Records to process

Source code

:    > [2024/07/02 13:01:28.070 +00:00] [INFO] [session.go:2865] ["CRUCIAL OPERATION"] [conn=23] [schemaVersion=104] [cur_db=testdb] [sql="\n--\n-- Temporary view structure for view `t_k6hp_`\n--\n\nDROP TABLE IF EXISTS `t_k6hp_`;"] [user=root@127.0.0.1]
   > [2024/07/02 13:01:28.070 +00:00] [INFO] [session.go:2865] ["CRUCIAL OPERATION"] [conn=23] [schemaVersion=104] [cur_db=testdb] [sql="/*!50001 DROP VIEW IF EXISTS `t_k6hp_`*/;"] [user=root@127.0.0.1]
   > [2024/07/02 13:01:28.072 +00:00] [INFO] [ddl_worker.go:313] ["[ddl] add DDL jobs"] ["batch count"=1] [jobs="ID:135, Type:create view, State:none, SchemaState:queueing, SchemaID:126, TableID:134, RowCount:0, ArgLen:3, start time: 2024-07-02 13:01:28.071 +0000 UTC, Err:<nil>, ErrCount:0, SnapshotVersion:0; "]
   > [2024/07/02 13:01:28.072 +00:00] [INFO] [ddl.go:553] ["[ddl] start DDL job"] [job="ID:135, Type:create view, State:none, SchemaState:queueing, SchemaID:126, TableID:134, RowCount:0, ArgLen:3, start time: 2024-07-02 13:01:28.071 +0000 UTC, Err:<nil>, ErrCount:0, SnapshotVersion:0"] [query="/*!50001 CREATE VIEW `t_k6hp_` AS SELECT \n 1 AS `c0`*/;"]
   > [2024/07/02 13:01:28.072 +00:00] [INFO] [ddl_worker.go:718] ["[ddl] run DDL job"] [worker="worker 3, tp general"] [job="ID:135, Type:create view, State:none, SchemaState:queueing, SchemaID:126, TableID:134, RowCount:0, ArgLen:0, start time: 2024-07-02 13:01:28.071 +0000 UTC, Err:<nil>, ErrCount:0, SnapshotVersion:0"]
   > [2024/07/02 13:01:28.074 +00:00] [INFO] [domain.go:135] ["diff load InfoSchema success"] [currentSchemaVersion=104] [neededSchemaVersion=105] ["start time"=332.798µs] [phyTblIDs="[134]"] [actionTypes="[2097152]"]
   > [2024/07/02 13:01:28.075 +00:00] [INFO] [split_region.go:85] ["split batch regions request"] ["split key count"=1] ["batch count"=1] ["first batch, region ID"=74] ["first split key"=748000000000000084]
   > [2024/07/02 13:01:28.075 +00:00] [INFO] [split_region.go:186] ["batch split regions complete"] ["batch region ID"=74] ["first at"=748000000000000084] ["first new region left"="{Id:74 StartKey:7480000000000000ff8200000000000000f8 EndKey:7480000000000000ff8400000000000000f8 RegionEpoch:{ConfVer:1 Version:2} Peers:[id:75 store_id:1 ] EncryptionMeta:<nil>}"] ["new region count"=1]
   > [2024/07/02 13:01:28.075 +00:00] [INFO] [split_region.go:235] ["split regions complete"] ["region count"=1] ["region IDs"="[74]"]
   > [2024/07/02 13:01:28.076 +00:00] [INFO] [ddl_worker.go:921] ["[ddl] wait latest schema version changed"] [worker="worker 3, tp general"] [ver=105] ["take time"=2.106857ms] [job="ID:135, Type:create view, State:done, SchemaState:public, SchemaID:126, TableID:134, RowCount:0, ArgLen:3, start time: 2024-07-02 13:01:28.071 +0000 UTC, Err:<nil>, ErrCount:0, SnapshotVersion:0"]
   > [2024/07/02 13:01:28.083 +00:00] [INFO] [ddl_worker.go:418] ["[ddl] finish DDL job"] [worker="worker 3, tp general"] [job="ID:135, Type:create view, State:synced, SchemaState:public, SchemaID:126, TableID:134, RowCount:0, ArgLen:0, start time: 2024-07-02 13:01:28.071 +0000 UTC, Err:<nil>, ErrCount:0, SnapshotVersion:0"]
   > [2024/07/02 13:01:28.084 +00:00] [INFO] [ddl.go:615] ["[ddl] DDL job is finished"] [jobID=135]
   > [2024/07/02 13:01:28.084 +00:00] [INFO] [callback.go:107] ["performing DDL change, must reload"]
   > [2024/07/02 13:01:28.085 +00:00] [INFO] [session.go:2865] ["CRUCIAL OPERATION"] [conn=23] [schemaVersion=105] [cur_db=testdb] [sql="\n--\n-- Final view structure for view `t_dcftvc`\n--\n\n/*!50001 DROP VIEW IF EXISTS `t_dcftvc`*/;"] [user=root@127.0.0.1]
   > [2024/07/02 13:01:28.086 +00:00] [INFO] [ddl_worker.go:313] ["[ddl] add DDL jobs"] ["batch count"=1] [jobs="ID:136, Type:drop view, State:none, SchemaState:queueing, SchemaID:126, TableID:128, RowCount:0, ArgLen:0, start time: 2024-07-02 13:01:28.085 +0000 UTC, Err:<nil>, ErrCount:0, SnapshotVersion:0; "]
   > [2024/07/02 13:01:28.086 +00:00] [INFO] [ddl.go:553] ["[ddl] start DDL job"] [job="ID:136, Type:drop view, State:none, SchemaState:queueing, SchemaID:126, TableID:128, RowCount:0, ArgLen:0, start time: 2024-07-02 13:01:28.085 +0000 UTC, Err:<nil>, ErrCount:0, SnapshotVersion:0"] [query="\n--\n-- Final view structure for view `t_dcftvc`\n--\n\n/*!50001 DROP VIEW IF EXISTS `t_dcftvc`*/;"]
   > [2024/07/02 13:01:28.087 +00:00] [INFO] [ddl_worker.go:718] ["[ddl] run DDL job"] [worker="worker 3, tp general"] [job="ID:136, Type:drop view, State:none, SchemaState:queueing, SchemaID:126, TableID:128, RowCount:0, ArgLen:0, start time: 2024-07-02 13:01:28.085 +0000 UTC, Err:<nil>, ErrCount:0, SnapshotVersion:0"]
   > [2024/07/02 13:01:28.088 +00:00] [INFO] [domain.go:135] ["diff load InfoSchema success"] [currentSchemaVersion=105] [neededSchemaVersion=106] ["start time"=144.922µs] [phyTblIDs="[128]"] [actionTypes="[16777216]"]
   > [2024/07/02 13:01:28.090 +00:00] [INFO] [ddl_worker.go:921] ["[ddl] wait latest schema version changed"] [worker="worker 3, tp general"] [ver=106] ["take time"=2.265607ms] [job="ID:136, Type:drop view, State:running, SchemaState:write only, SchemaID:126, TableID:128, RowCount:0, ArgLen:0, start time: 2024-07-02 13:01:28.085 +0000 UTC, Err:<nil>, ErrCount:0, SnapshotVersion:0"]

...

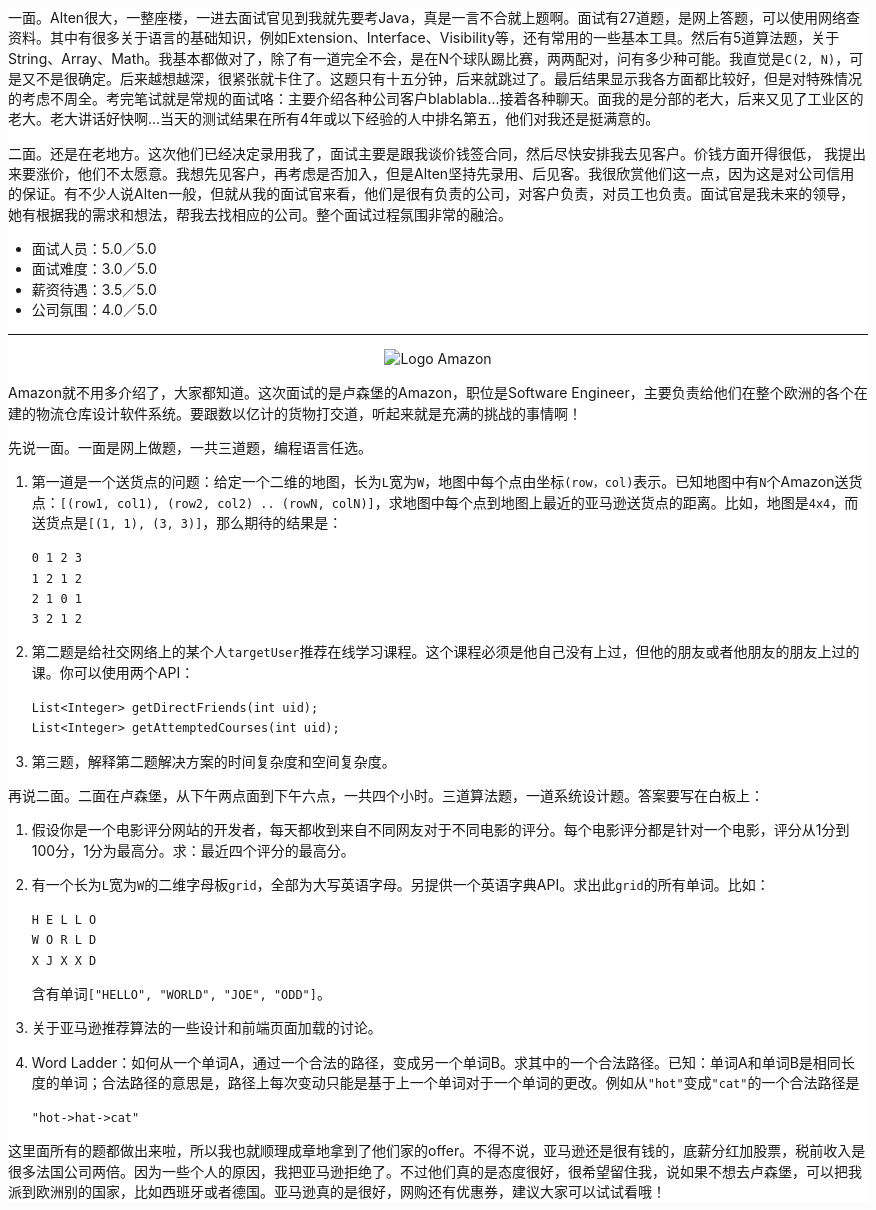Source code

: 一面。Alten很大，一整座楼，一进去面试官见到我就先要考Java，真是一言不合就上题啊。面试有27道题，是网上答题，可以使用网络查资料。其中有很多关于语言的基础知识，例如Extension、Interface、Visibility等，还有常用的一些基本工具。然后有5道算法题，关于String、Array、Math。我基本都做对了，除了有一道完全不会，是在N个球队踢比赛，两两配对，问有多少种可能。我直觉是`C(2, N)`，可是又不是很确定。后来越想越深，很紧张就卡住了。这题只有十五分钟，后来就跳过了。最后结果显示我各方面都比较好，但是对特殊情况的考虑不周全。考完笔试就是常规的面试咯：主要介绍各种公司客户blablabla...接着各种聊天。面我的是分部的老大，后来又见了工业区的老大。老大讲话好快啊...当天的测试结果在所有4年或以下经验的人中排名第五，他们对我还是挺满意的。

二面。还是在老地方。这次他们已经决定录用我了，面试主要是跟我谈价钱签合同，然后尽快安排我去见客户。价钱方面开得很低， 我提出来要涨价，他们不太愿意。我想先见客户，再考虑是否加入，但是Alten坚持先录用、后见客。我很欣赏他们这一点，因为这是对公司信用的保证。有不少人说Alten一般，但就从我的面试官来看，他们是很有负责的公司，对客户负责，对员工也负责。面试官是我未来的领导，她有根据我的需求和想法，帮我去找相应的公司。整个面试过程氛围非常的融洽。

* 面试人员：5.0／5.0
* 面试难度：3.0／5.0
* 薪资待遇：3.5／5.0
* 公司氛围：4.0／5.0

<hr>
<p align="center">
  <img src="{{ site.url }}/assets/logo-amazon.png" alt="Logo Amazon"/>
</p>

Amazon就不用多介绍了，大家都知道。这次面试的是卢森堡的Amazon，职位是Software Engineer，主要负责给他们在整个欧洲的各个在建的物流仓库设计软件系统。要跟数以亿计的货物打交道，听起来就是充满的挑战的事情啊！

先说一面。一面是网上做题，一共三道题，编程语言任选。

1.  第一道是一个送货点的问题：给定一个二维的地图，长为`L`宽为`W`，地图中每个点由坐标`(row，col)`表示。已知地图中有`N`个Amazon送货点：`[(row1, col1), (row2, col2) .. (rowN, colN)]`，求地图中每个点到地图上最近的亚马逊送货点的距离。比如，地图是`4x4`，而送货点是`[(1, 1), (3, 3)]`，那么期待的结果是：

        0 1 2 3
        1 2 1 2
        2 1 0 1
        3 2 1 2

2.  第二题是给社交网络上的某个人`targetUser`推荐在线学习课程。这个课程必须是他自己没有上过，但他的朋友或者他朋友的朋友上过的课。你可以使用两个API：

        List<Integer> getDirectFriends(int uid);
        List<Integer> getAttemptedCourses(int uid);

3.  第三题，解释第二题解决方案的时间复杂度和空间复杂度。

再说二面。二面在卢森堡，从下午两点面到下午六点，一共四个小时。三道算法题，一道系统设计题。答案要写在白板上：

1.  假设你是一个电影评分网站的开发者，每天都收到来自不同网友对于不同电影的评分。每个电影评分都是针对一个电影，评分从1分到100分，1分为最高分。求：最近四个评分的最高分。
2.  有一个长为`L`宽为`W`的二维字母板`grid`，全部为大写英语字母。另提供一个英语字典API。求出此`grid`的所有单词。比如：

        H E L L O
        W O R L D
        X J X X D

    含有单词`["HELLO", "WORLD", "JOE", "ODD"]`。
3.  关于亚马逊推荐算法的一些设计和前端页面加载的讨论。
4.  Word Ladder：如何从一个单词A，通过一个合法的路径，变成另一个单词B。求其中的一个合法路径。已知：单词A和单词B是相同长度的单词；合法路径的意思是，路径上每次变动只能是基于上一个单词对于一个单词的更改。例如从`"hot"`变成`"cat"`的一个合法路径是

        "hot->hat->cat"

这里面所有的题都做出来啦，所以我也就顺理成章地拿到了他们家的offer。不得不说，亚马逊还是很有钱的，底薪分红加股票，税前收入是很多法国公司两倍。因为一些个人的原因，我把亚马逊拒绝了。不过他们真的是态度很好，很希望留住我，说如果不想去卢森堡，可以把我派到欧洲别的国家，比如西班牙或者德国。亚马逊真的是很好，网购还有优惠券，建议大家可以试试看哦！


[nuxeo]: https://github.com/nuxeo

Work instructions
Please find each line above that contains the string "List" and copy those lines. Case counts.

Exercise answer
        List<Integer> getDirectFriends(int uid);
        List<Integer> getAttemptedCourses(int uid);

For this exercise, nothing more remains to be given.